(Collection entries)
- - -

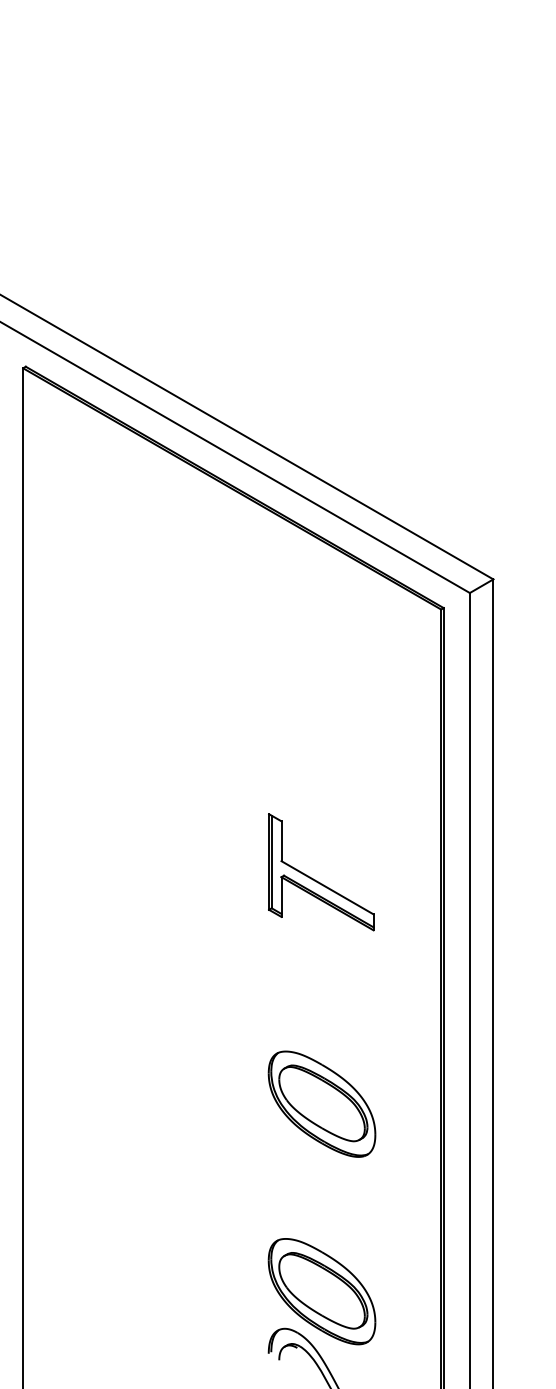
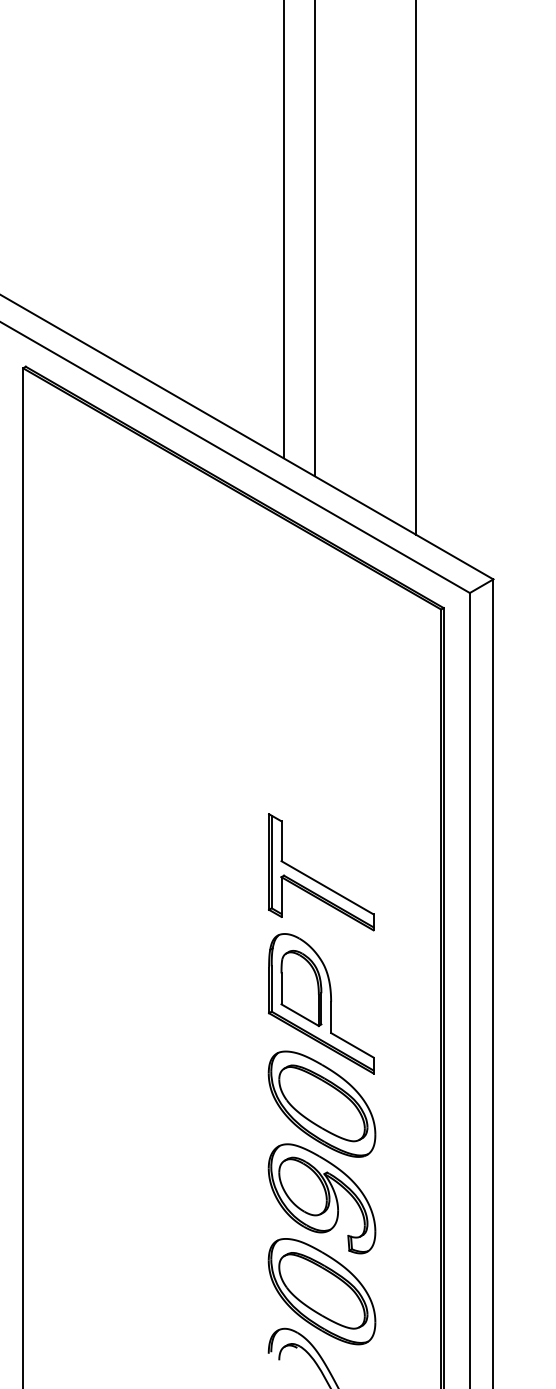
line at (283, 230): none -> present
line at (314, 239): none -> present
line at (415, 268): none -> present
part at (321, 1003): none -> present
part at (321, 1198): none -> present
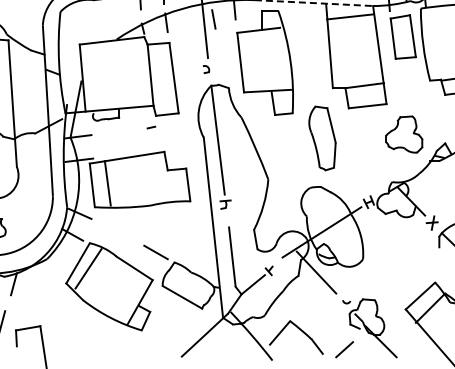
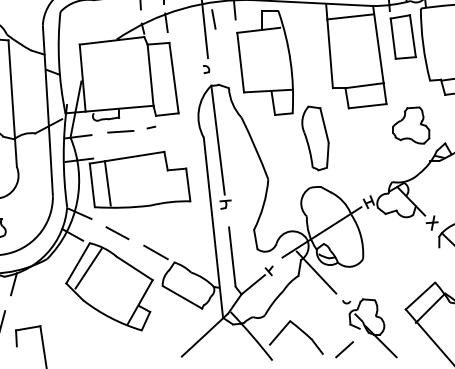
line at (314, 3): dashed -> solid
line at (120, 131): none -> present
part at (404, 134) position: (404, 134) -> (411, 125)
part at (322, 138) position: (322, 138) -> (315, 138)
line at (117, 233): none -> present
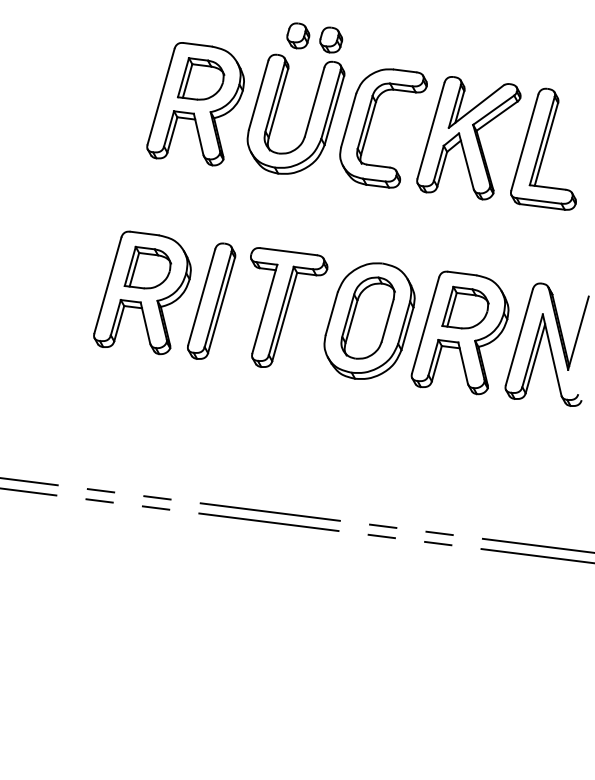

- - -

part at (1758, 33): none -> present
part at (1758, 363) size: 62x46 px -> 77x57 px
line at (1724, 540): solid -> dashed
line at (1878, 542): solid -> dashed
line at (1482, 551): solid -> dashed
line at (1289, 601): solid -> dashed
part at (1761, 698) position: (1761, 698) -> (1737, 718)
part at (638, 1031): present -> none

- - -

Written instruction:
Extract everything in the records from the line containing "line at (283, 230): none -> present" down to the line containing "line at (117, 233): none -> present", both included, and copy it out unchanged. Leave the pictures out of your answer.

Full solution:
line at (283, 230): none -> present
line at (314, 239): none -> present
line at (415, 268): none -> present
part at (321, 1003): none -> present
part at (321, 1198): none -> present
line at (314, 3): dashed -> solid
line at (120, 131): none -> present
part at (404, 134) position: (404, 134) -> (411, 125)
part at (322, 138) position: (322, 138) -> (315, 138)
line at (117, 233): none -> present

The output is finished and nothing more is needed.